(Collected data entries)
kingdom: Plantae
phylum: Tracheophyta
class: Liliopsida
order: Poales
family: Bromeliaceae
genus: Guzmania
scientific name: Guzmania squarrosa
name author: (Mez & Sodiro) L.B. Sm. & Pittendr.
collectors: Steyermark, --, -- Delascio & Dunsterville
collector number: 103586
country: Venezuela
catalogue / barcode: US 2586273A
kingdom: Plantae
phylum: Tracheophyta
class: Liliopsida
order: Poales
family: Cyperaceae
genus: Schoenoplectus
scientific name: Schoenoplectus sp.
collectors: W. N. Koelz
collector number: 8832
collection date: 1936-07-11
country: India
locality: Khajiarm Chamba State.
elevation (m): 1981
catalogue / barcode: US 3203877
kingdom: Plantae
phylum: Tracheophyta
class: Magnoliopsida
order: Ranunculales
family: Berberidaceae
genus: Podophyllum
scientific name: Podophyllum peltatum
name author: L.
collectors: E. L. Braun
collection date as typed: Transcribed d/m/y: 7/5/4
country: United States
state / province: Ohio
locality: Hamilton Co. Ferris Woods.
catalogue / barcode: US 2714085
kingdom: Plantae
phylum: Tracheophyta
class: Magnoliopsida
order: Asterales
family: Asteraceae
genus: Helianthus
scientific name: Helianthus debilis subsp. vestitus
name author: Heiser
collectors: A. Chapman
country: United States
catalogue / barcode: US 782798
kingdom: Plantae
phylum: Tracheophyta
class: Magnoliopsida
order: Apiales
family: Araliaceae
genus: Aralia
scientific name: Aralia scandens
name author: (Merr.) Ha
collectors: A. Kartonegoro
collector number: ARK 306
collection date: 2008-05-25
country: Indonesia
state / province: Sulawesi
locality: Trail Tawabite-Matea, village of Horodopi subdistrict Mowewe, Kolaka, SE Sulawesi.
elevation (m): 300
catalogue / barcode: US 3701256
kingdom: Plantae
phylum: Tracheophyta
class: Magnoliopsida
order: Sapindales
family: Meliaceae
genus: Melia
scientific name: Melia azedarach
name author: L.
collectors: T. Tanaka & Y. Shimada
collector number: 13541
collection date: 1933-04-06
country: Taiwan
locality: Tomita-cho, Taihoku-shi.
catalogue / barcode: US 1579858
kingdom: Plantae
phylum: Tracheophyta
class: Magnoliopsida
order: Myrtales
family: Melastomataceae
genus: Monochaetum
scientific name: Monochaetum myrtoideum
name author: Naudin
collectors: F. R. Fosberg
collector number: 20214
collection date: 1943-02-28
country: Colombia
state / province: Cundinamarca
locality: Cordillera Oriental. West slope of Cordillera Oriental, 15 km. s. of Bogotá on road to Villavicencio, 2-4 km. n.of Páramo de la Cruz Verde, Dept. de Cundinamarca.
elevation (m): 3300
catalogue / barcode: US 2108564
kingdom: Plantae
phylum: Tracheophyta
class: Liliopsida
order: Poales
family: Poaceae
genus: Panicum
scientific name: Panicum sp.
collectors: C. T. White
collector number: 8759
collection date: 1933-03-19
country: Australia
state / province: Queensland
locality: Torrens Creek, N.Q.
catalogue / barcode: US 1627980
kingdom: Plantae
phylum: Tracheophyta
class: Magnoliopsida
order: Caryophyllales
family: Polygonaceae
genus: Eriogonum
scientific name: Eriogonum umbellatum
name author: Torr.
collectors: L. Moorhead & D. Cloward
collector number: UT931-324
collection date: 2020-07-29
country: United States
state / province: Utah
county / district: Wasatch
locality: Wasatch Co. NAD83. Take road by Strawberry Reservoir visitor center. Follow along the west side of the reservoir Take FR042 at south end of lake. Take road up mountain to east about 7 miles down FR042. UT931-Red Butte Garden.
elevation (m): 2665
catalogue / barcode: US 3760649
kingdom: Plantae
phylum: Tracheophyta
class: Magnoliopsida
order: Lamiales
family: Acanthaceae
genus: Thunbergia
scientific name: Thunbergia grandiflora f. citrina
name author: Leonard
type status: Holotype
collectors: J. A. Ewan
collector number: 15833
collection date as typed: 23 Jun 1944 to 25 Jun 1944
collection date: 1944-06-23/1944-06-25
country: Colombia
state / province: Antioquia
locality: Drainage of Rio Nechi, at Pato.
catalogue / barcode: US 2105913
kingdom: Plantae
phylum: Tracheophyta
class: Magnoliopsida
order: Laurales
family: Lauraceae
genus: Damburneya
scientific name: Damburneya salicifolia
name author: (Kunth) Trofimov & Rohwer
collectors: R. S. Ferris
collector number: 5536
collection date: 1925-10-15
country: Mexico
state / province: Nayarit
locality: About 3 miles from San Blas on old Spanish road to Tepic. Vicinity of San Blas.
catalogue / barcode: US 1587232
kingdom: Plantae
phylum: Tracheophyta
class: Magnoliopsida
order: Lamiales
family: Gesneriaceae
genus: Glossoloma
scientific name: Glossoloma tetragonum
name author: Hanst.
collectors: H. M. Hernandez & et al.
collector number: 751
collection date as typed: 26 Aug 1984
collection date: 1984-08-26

— Objective —
Put every line of the listing above into a JSON list of strings, with one string for each line and any blank lines left out.

— The result —
[
  "kingdom: Plantae",
  "phylum: Tracheophyta",
  "class: Liliopsida",
  "order: Poales",
  "family: Bromeliaceae",
  "genus: Guzmania",
  "scientific name: Guzmania squarrosa",
  "name author: (Mez & Sodiro) L.B. Sm. & Pittendr.",
  "collectors: Steyermark, --, -- Delascio & Dunsterville",
  "collector number: 103586",
  "country: Venezuela",
  "catalogue / barcode: US 2586273A",
  "kingdom: Plantae",
  "phylum: Tracheophyta",
  "class: Liliopsida",
  "order: Poales",
  "family: Cyperaceae",
  "genus: Schoenoplectus",
  "scientific name: Schoenoplectus sp.",
  "collectors: W. N. Koelz",
  "collector number: 8832",
  "collection date: 1936-07-11",
  "country: India",
  "locality: Khajiarm Chamba State.",
  "elevation (m): 1981",
  "catalogue / barcode: US 3203877",
  "kingdom: Plantae",
  "phylum: Tracheophyta",
  "class: Magnoliopsida",
  "order: Ranunculales",
  "family: Berberidaceae",
  "genus: Podophyllum",
  "scientific name: Podophyllum peltatum",
  "name author: L.",
  "collectors: E. L. Braun",
  "collection date as typed: Transcribed d/m/y: 7/5/4",
  "country: United States",
  "state / province: Ohio",
  "locality: Hamilton Co. Ferris Woods.",
  "catalogue / barcode: US 2714085",
  "kingdom: Plantae",
  "phylum: Tracheophyta",
  "class: Magnoliopsida",
  "order: Asterales",
  "family: Asteraceae",
  "genus: Helianthus",
  "scientific name: Helianthus debilis subsp. vestitus",
  "name author: Heiser",
  "collectors: A. Chapman",
  "country: United States",
  "catalogue / barcode: US 782798",
  "kingdom: Plantae",
  "phylum: Tracheophyta",
  "class: Magnoliopsida",
  "order: Apiales",
  "family: Araliaceae",
  "genus: Aralia",
  "scientific name: Aralia scandens",
  "name author: (Merr.) Ha",
  "collectors: A. Kartonegoro",
  "collector number: ARK 306",
  "collection date: 2008-05-25",
  "country: Indonesia",
  "state / province: Sulawesi",
  "locality: Trail Tawabite-Matea, village of Horodopi subdistrict Mowewe, Kolaka, SE Sulawesi.",
  "elevation (m): 300",
  "catalogue / barcode: US 3701256",
  "kingdom: Plantae",
  "phylum: Tracheophyta",
  "class: Magnoliopsida",
  "order: Sapindales",
  "family: Meliaceae",
  "genus: Melia",
  "scientific name: Melia azedarach",
  "name author: L.",
  "collectors: T. Tanaka & Y. Shimada",
  "collector number: 13541",
  "collection date: 1933-04-06",
  "country: Taiwan",
  "locality: Tomita-cho, Taihoku-shi.",
  "catalogue / barcode: US 1579858",
  "kingdom: Plantae",
  "phylum: Tracheophyta",
  "class: Magnoliopsida",
  "order: Myrtales",
  "family: Melastomataceae",
  "genus: Monochaetum",
  "scientific name: Monochaetum myrtoideum",
  "name author: Naudin",
  "collectors: F. R. Fosberg",
  "collector number: 20214",
  "collection date: 1943-02-28",
  "country: Colombia",
  "state / province: Cundinamarca",
  "locality: Cordillera Oriental. West slope of Cordillera Oriental, 15 km. s. of Bogotá on road to Villavicencio, 2-4 km. n.of Páramo de la Cruz Verde, Dept. de Cundinamarca.",
  "elevation (m): 3300",
  "catalogue / barcode: US 2108564",
  "kingdom: Plantae",
  "phylum: Tracheophyta",
  "class: Liliopsida",
  "order: Poales",
  "family: Poaceae",
  "genus: Panicum",
  "scientific name: Panicum sp.",
  "collectors: C. T. White",
  "collector number: 8759",
  "collection date: 1933-03-19",
  "country: Australia",
  "state / province: Queensland",
  "locality: Torrens Creek, N.Q.",
  "catalogue / barcode: US 1627980",
  "kingdom: Plantae",
  "phylum: Tracheophyta",
  "class: Magnoliopsida",
  "order: Caryophyllales",
  "family: Polygonaceae",
  "genus: Eriogonum",
  "scientific name: Eriogonum umbellatum",
  "name author: Torr.",
  "collectors: L. Moorhead & D. Cloward",
  "collector number: UT931-324",
  "collection date: 2020-07-29",
  "country: United States",
  "state / province: Utah",
  "county / district: Wasatch",
  "locality: Wasatch Co. NAD83. Take road by Strawberry Reservoir visitor center. Follow along the west side of the reservoir Take FR042 at south end of lake. Take road up mountain to east about 7 miles down FR042. UT931-Red Butte Garden.",
  "elevation (m): 2665",
  "catalogue / barcode: US 3760649",
  "kingdom: Plantae",
  "phylum: Tracheophyta",
  "class: Magnoliopsida",
  "order: Lamiales",
  "family: Acanthaceae",
  "genus: Thunbergia",
  "scientific name: Thunbergia grandiflora f. citrina",
  "name author: Leonard",
  "type status: Holotype",
  "collectors: J. A. Ewan",
  "collector number: 15833",
  "collection date as typed: 23 Jun 1944 to 25 Jun 1944",
  "collection date: 1944-06-23/1944-06-25",
  "country: Colombia",
  "state / province: Antioquia",
  "locality: Drainage of Rio Nechi, at Pato.",
  "catalogue / barcode: US 2105913",
  "kingdom: Plantae",
  "phylum: Tracheophyta",
  "class: Magnoliopsida",
  "order: Laurales",
  "family: Lauraceae",
  "genus: Damburneya",
  "scientific name: Damburneya salicifolia",
  "name author: (Kunth) Trofimov & Rohwer",
  "collectors: R. S. Ferris",
  "collector number: 5536",
  "collection date: 1925-10-15",
  "country: Mexico",
  "state / province: Nayarit",
  "locality: About 3 miles from San Blas on old Spanish road to Tepic. Vicinity of San Blas.",
  "catalogue / barcode: US 1587232",
  "kingdom: Plantae",
  "phylum: Tracheophyta",
  "class: Magnoliopsida",
  "order: Lamiales",
  "family: Gesneriaceae",
  "genus: Glossoloma",
  "scientific name: Glossoloma tetragonum",
  "name author: Hanst.",
  "collectors: H. M. Hernandez & et al.",
  "collector number: 751",
  "collection date as typed: 26 Aug 1984",
  "collection date: 1984-08-26"
]